Schriftliche Aufgabe a:
Nennen Sie alle Personennamen, die im Textauszug über Kritik und Kritiker vorkommen.
──────────
Hochschule Luzern - Musik, Abteilung Jazz

KRATZEN AM LACK - EINE POLEMIK ÜBER KRITIK UND KRITIKER


von Meinrad Buholzer


Dukes dreht sich um, entsicherte seine
Glock 17 Automatic und gab einen einzigen
Schuss auf das schwarzlackierte Holz,
genau in die Mitte des Namensschilds Yamaha,
ab. Das Klavierspiel brach plötzlich mitten
in einem lauten und drängenden Finale ab.
"Guter Schuss", sagte Richardson.
"Danke."
"Aber Sie haben ihren Beruf verfehlt. Mit
der Treffsicherheit hatten Sie Kritiker
werden sollen."

in Philip Kerr: "Game Over"
──────────
Schriftliche Aufgabe b:
Wandeln Sie in den Datensätzen die Zeilen von der Zeile mit „scientific name: Galium aparine“ bis zur Zeile mit „common name: Brown knapweed“, beide eingeschlossen, in eine nummerierte Liste um. Lassen Sie dabei Leerzeilen weg.

Auszüge aus Datensätzen:
──────────
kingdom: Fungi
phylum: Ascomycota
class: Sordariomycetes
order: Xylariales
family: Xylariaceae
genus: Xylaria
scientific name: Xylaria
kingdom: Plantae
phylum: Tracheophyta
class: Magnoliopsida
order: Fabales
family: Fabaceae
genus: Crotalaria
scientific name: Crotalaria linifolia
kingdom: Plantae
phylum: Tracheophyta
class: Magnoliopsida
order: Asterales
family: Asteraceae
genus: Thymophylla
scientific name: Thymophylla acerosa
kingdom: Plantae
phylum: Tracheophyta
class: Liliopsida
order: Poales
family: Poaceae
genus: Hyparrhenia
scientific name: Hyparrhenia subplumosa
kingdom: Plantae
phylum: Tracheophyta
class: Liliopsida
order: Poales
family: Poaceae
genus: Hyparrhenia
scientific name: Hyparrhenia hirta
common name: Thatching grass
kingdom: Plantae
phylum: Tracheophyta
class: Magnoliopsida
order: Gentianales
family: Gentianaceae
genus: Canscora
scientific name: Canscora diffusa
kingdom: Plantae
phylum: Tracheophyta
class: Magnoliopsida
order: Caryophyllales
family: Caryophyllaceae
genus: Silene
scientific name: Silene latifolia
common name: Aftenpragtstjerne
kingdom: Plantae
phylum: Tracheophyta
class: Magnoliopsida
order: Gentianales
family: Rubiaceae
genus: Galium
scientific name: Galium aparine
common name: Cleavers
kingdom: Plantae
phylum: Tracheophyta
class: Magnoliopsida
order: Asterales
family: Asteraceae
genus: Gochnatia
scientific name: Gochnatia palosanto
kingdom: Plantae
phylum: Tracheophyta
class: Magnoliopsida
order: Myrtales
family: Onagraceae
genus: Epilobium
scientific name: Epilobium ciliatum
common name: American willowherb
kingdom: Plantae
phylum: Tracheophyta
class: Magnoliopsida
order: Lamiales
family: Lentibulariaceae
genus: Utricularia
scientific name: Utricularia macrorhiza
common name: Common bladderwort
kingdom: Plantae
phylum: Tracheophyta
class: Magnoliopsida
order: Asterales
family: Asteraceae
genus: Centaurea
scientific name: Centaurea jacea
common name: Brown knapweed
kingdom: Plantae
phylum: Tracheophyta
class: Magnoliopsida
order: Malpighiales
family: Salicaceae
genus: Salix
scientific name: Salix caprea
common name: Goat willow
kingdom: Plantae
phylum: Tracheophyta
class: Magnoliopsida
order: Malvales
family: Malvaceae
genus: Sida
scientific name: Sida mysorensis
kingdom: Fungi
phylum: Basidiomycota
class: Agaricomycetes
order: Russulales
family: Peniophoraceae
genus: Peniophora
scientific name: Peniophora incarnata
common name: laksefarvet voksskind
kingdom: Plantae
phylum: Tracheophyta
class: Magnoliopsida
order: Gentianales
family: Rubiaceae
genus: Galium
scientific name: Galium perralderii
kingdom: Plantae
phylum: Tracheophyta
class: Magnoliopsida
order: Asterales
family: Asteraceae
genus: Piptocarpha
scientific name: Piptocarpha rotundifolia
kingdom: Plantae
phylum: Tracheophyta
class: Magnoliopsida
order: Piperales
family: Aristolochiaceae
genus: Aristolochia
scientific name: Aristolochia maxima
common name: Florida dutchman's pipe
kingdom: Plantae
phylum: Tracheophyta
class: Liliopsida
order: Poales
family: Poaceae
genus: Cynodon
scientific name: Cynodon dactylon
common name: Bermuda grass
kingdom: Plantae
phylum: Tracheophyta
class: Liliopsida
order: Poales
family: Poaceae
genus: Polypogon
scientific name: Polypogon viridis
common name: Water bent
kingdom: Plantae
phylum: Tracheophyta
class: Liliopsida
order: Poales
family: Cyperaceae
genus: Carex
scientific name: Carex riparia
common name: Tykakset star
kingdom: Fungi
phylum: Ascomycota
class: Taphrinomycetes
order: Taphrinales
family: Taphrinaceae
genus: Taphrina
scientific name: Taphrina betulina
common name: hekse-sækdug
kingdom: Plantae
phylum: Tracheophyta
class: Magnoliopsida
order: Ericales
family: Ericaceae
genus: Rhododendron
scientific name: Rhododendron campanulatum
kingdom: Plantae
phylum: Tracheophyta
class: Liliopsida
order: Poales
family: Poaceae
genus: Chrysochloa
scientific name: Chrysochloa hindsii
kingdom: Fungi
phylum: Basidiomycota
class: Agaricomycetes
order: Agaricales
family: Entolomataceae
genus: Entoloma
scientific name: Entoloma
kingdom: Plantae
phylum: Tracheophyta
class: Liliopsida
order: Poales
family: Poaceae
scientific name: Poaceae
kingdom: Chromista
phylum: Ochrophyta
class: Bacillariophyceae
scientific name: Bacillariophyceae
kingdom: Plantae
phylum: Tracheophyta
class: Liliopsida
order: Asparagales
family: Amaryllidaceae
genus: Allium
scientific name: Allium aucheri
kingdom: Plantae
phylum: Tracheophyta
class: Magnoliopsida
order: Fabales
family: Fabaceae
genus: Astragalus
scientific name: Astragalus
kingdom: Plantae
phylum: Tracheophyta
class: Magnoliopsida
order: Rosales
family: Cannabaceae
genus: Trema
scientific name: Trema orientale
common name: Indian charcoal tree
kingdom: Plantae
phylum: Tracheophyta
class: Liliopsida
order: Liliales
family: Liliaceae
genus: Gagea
──────────
Vollständige Lösung a:
Meinrad Buholzer, Dukes, Richardson, Philip Kerr

Vollständige Lösung b:
1. scientific name: Galium aparine
2. common name: Cleavers
3. kingdom: Plantae
4. phylum: Tracheophyta
5. class: Magnoliopsida
6. order: Asterales
7. family: Asteraceae
8. genus: Gochnatia
9. scientific name: Gochnatia palosanto
10. kingdom: Plantae
11. phylum: Tracheophyta
12. class: Magnoliopsida
13. order: Myrtales
14. family: Onagraceae
15. genus: Epilobium
16. scientific name: Epilobium ciliatum
17. common name: American willowherb
18. kingdom: Plantae
19. phylum: Tracheophyta
20. class: Magnoliopsida
21. order: Lamiales
22. family: Lentibulariaceae
23. genus: Utricularia
24. scientific name: Utricularia macrorhiza
25. common name: Common bladderwort
26. kingdom: Plantae
27. phylum: Tracheophyta
28. class: Magnoliopsida
29. order: Asterales
30. family: Asteraceae
31. genus: Centaurea
32. scientific name: Centaurea jacea
33. common name: Brown knapweed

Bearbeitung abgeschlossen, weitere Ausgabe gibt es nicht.